Using the HDX’s Gabon Road database, the shp data files are downloaded. The effect of topography is more obvious on the development of transportation facilities, which also helps us interpret the effect of topography on the development of urban area as well. In the previous plot, we don’t have adequate information to assert that the topography has an impact on development of urban areas. In the following plot, the primary roads and secondary roads are shown using orange and blue lines. The primary roads are going through the heart of our identified urban areas, confirming that development of urban area are directly related to the development of transportation facilities. The terrain characteristics of settlements can help to understand the effects of the environment on human activities. No major mountains can be observed in the 3-D plot of Ntem and Woleu; rather, almost the whole area is covered with forests and trees, having a lot of precipitation; therefore, creating an ideal opportunity for the population for agricultural businesses- it is not surprising that Gabon’s economy is heavily relied on its agricultural products. The vast number of transportation lines show how these subdivisions are highly interconnected with each other to ease the flow of goods and services between the adm2s. The topography of the area seems to support this assumption.

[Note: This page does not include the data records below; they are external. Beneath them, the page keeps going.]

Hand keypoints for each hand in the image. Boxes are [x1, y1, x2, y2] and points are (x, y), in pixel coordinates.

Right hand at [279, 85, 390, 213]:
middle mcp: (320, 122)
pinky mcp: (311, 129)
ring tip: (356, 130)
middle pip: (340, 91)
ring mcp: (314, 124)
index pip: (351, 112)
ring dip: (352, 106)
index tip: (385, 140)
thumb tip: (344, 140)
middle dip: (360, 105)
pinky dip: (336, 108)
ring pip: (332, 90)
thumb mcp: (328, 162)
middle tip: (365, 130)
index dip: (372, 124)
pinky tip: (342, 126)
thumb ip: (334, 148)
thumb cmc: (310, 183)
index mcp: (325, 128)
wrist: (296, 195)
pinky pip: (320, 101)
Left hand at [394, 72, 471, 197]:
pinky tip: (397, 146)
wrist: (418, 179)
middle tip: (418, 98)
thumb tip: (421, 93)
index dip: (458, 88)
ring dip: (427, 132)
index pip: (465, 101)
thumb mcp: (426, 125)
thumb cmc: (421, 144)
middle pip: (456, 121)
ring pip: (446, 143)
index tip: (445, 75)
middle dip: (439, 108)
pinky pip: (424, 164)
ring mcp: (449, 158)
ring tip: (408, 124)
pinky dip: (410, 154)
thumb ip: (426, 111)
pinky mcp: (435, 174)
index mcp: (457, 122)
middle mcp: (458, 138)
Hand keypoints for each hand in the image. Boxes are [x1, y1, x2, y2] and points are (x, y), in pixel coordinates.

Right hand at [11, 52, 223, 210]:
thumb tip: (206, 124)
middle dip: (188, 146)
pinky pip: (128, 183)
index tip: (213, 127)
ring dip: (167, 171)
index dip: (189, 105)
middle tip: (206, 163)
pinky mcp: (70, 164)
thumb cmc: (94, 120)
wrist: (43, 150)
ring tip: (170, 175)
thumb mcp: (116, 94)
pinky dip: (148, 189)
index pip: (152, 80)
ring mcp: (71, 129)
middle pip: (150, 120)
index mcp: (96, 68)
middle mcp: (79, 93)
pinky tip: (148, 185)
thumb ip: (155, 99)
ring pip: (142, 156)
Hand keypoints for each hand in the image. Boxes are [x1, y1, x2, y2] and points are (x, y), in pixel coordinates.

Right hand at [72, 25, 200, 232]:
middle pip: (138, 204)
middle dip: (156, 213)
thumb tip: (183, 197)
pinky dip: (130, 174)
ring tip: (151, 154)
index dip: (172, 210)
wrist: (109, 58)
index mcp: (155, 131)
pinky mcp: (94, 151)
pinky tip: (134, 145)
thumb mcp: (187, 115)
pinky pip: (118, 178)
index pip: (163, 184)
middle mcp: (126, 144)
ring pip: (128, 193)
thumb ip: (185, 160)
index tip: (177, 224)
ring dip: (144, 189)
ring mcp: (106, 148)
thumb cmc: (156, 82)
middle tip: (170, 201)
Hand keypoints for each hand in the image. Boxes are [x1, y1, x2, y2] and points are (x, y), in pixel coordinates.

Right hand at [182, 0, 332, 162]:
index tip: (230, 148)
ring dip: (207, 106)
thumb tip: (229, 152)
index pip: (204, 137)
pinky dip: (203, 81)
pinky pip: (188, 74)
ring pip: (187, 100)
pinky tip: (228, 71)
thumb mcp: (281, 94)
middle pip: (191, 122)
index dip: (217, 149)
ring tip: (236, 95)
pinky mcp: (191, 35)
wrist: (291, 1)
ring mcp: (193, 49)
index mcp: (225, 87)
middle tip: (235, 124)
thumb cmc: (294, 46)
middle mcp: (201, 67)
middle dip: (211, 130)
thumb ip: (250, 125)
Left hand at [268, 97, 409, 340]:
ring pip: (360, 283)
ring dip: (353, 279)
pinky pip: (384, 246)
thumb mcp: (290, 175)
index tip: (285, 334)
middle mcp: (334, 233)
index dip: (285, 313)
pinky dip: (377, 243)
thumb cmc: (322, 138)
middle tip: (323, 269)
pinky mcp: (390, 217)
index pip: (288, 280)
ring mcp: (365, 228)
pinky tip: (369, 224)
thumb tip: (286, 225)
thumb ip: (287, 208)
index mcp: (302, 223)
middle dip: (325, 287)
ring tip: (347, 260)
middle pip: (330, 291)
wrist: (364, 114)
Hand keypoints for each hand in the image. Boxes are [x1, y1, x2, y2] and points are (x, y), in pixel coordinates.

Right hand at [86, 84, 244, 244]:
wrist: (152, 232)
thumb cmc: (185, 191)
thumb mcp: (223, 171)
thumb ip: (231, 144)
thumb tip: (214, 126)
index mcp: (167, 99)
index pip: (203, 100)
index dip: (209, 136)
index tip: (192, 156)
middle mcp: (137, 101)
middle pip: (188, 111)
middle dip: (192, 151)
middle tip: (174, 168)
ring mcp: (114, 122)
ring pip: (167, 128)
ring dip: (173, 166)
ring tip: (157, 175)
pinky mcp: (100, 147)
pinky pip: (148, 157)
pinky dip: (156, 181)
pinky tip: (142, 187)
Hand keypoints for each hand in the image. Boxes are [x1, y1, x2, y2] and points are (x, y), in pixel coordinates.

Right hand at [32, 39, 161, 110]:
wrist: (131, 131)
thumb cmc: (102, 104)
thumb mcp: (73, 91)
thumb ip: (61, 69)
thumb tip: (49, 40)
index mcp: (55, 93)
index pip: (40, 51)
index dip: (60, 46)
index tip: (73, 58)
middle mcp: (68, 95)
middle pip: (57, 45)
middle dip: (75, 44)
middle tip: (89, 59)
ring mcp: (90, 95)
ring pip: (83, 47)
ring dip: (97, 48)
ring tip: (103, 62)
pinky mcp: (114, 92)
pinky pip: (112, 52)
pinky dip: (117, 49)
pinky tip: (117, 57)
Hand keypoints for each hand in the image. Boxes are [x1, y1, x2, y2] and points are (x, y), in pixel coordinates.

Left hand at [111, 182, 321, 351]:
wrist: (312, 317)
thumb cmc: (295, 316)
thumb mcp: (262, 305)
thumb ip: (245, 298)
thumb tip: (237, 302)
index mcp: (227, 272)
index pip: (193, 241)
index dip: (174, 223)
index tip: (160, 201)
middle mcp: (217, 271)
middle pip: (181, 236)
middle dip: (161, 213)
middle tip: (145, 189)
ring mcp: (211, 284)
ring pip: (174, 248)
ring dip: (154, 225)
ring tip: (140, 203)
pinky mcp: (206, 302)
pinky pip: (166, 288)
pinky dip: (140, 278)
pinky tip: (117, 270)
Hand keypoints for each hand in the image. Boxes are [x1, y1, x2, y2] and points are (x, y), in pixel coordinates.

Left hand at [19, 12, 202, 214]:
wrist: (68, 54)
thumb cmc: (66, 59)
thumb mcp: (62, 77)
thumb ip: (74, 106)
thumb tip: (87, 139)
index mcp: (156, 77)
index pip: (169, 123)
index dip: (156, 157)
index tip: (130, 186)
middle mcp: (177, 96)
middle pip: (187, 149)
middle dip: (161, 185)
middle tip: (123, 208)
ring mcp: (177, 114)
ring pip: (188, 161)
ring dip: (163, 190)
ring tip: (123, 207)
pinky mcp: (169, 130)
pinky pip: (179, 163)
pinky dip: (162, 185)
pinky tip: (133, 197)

From the other hand, there are only two healthcare facilities across our combined adm2s. One is located in the Ntem subdivison and one is located in the heart of Woleu. Both are coastal subdivisons and highly populated especially in the western part. Although not enough to provide healthcare for all the people living in those adm2s, both healthsites are carefully built and located. Both healthsites are located at the heart of each subdivison, ensuring the centrality of the healthsite. However, even if completely mobolized those two healthsites, they cannot provide excellent healthcare for the 232000 population of those combined subdivisions. Once again, the topography of the area doesn’t seem to directly impact the location of health care facilities. The topography of the region seems to support the existence of any kind of healthcare facility throughout the whole region. In this case, rather, the location of the urban areas seem to affect the location of the healthcare facilities. As previously mentioned, both healthcare facilities are located in one of our two identified urban areas, implying that the concentration of population in those two urban areas is a crucial factor in where those healthcare facilities are located.